SELECTing distinct rows

l008com

I have a very simple table of addresses:
name, address, city, state are the four columns
There are 120,000 items in this table, and I want to select 30 of them at random. But because there are WAY more Cali and Texas entries than other states, I want a query that will only select unique rows. In other words, I want the state column to be distinct but none of the others. Here is my query as it stands:

SELECT id,name,address,city,state,url FROM chefmoz_list WHERE batch = 0 ORDER BY RAND() LIMIT 30

It works great but in any given group of 30, I might get 8 california addresses. What I'm trying to get is random groups of 30 addresses, from 30 difference states, every time.

Piranha

First, your table is not normalized. You should think about doing that. To get to know how read the articles about database normalization on phpbuilder.com.

Second, don't use "ORDER BY RAND()", it is terribly slow. There are a sticky explaining 2 ways of handling this in the forums.

For your question, there is really no reason to handle it until you have corrected the two things above.

NogDog

Piranha wrote:
First, your table is not normalized.

Why do you say that? There's nothing obviously non-normalized about it that I can see, though I'll admit I am by no means a database guru.

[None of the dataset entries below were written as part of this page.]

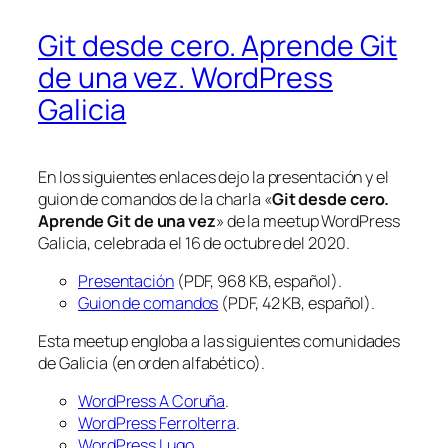
Git desde cero. Aprende Git
de una vez. WordPress
Galicia
En los siguientes enlaces dejo la presentación y el
guion de comandos de la charla «
Git desde cero.
Aprende Git de una vez
» de la meetup WordPress
Galicia, celebrada el 16 de octubre del 2020.
Presentación
(PDF, 968 KB, español).
Guion de comandos
(PDF, 42 KB, español).
Esta meetup engloba a las siguientes comunidades
de Galicia (en orden alfabético).
WordPress A Coruña
.
WordPress Ferrolterra
.
WordPress Lugo
.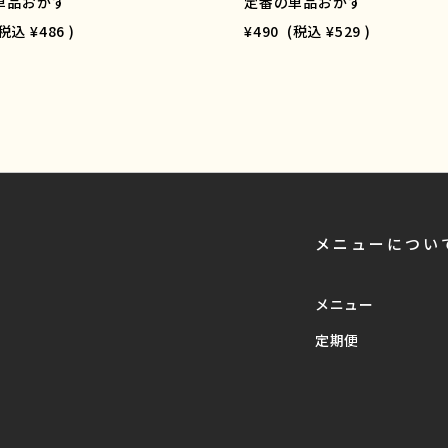
単品おかず
定番の単品おかず
(税込
¥486
)
¥490
(税込
¥529
)
メニューについ
メニュー
定期便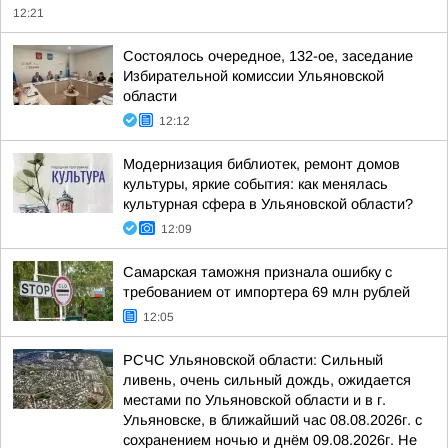
12:21
Состоялось очередное, 132-ое, заседание
Избирательной комиссии Ульяновской
области
12:12
Модернизация библиотек, ремонт домов
культуры, яркие события: как менялась
культурная сфера в Ульяновской области?
12:09
Самарская таможня признала ошибку с
требованием от импортера 69 млн рублей
12:05
РСЧС Ульяновской области: Сильный
ливень, очень сильный дождь, ожидается
местами по Ульяновской области и в г.
Ульяновске, в ближайший час 08.08.2026г. с
сохранением ночью и днём 09.08.2026г. Не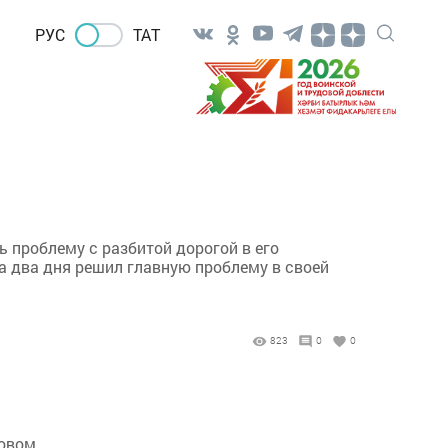
РУС
ТАТ
ь проблему с разбитой дорогой в его
а два дня решил главную проблему в своей
823
0
0
совом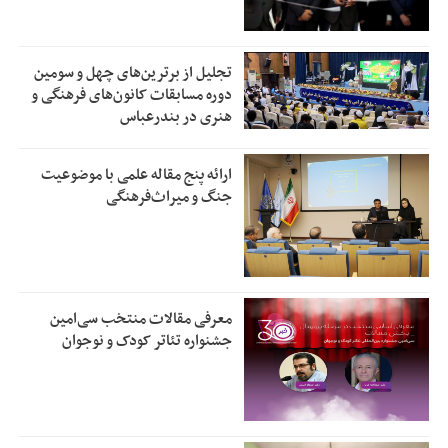
تجلیل از بر‌ترین‌های چهل و سومین
دوره مسابقات کانون‌های فرهنگی و
هنری در بندرعباس
ارائه پنج مقاله علمی با موضوعیت
جنگ و میراث‌فرهنگی
معرفی مقالات منتخب سی‌امین
جشنواره تئاتر کودک و نوجوان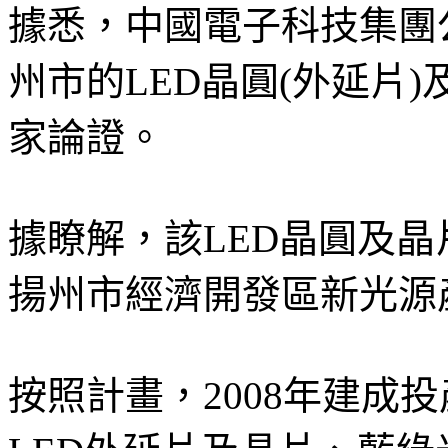
據悉，中國電子科技集團
州市的LED晶圓(外延片)
家論證。
據瞭解，該LED晶圓及
揚州市經濟開發區新光源
按照計畫，2008年建成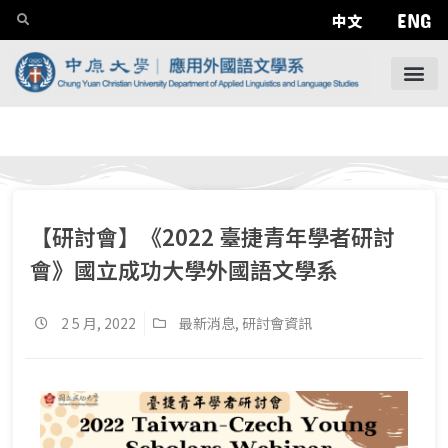
ENG
中文
【研討會】《2022 臺捷青年學者研討
會》國立成功大學外國語文學系
2 5 月, 2022
最新消息
,
研討會資訊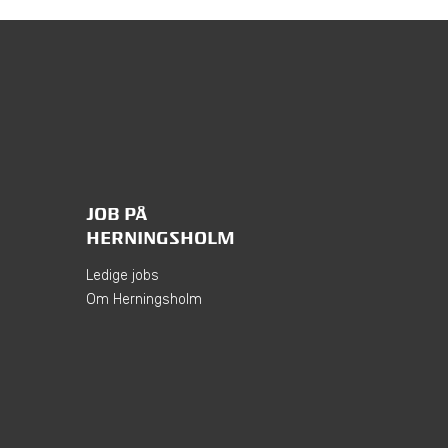
JOB PÅ
HERNINGSHOLM
Ledige jobs
Om Herningsholm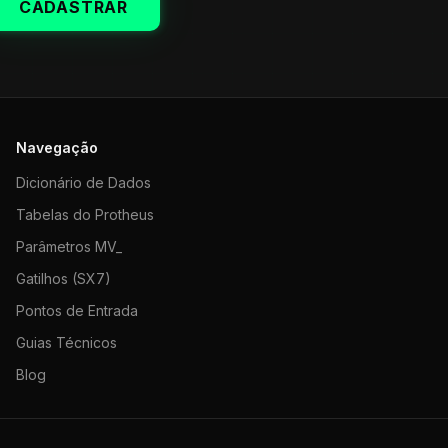
CADASTRAR
Navegação
Dicionário de Dados
Tabelas do Protheus
Parâmetros MV_
Gatilhos (SX7)
Pontos de Entrada
Guias Técnicos
Blog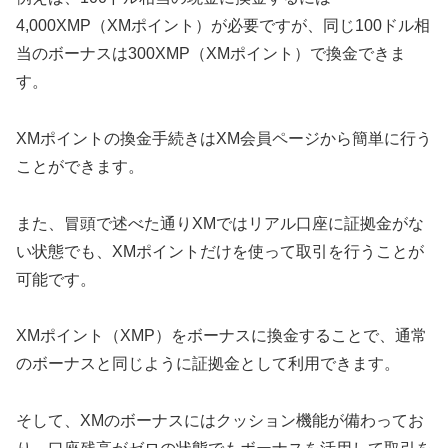
4,000XMP（XMポイント）が必要ですが、同じ100ドル相
当のボーナスは300XMP（XMポイント）で換金できま
す。
XMポイントの換金手続きはXM会員ページから簡単に行う
ことができます。
また、冒頭で述べた通りXMではリアル口座に証拠金がな
い状態でも、XMポイントだけを使って取引を行うことが
可能です。
XMポイント（XMP）をボーナスに換金することで、通常
のボーナスと同じように証拠金として利用できます。
そして、XMのボーナスにはクッション機能が備わってお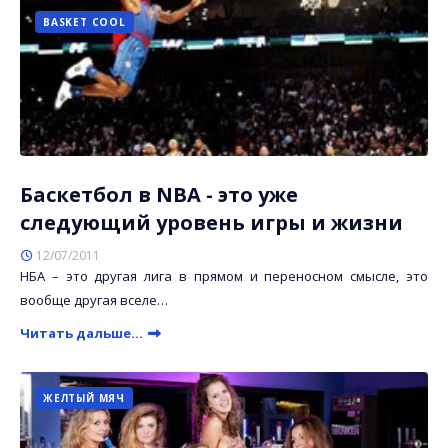
BASKET COOL
Баскетбол в NBA - это уже
следующий уровень игры и жизни
12/07/2011
НБА – это другая лига в прямом и переносном смысле, это
вообще другая вселе…
Читать дальше...
ЖЕЛТЫЙ МЯЧ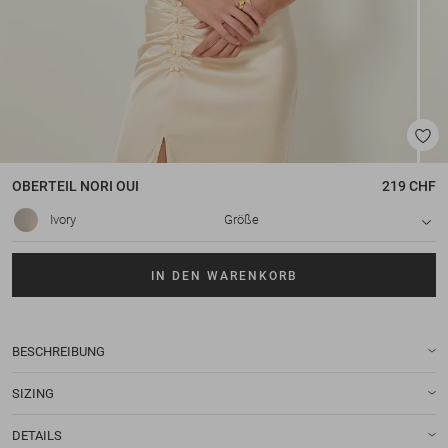
OBERTEIL
NORI OUI
219 CHF
Ivory
Größe
IN DEN WARENKORB
BESCHREIBUNG
SIZING
DETAILS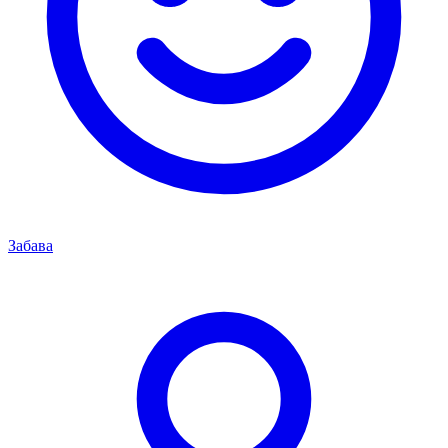
Забава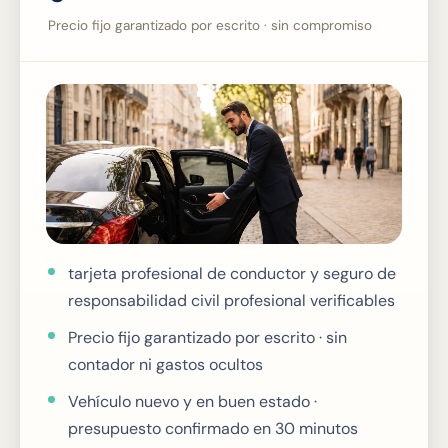
Precio fijo garantizado por escrito · sin compromiso
tarjeta profesional de conductor y seguro de
responsabilidad civil profesional verificables
Precio fijo garantizado por escrito · sin
contador ni gastos ocultos
Vehículo nuevo y en buen estado ·
presupuesto confirmado en 30 minutos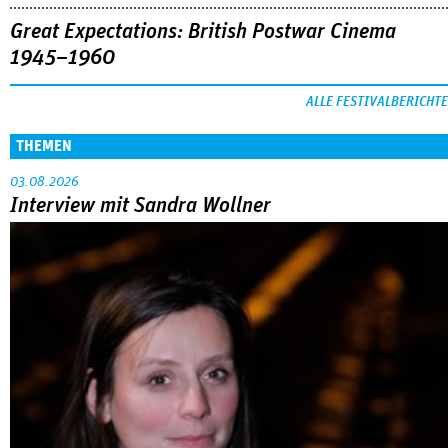
Great Expectations: British Postwar Cinema
1945–1960
ALLE FESTIVALBERICHTE
THEMEN
03.08.2026
Interview mit Sandra Wollner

To the OP: I don't see any simple solution. All I can think of is pretty ugly: do a select of all needed fields with a random order into a temp table, then select from that table with a GROUP BY on the state column and LIMIT of 30.

Piranha

NogDog wrote:
Why do you say that? There's nothing obviously non-normalized about it that I can see, though I'll admit I am by no means a database guru.

I say so because there is both street address, city and state. I fully understand that there could be many cities with the same name in different states, and that they could actually have streets with the same name as well. But it should still be an id for state and the different states stored in another table. Ok, not the worst case of not normalized table I have seen, but still not normalized.

l008com

I'm using the two letter code for the states, not the full names. I don't see how changing it to numbers is going to make very much difference at all in this simple case. Plus I know RAND() is slow but its fine for what I"m using it for.

cgraz

I think there's a fine line between normalizing and going overboard. I'm sure a fName field would hold the name John and Michael quite often. And the lName field would likely have Johnson and Smith. But I wouldn't go so far as to create a separate names table and join based on a NameID

States only have 50 values, so they are more likely to appear repeatedly in the table. But they are also unlikely to change. If a user moves to a different states, his/her record can easily be updated. But the names of the states are likely not going to be changing anytime soon, so normalizing states would probably be a bit unnecessary IMO. He could save himself a join.

l008com

I think the context of this table is misunderstood. Its not an address book, its a one time list that i'm just plucking addresses out of for a paper mass mailing. The states are two letter codes already, so I don't see what the big deal is between two letters for the state, or two numbers that have the two letters in another table. Either way, the query to do what I want to do should be nearly the same.

Piranha

For me the difference is if it is possible to insert something that is bogus information or not. With another table and a foreign key it is not possible to insert "cs" instead of "ca" for california, a simple typo in other words. But of course, if this is handled in another way in the database I would say that this is ok.

l008com

no data is ever inserted. I am using it to extract data only, not add data. Now that we're past this (i hope), any ideas how I can get the unique states i want from my query?

NogDog

Did you read my first reply?

Sxooter

l008com wrote:
I have a very simple table of addresses:
name, address, city, state are the four columns
There are 120,000 items in this table, and I want to select 30 of them at random. But because there are WAY more Cali and Texas entries than other states, I want a query that will only select unique rows. In other words, I want the state column to be distinct but none of the others. Here is my query as it stands:

It works great but in any given group of 30, I might get 8 california addresses. What I'm trying to get is random groups of 30 addresses, from 30 difference states, every time.

Selecting things randomly is generally not a fast thing to do, and with 120,000 rows to go through, this will definitely NOT be fast. select * from table order by rand() is suitable for small sets only, say 100 to 1000 items max. Anything bigger than that and your database will not be able to give you a result quickly.

If you want good performance, you might want to look at pre-creating your results and then just walking through them with an autoinc field in a dummy table (or use a sequence if you're in pgsql or oracle...)

In this case I'd make one table for each largely populated state, then start grouping the states that are smaller together. Make the entries in random order. Have a column in each table for ordering by. Using a php script or something like it go round robin from one table to the next. Then, select all of that into a summary table one table at a time, and cluster on the id field.

It's a lot of setup, but after that, you can just select a random number +x from the db.

i.e. select * from biggiantmastermutanttable where id between 23401 and 23430 and you're sure to get a random sample, and no two states repeat.

Recreate the master table every few hours / days / weeks / months as needed.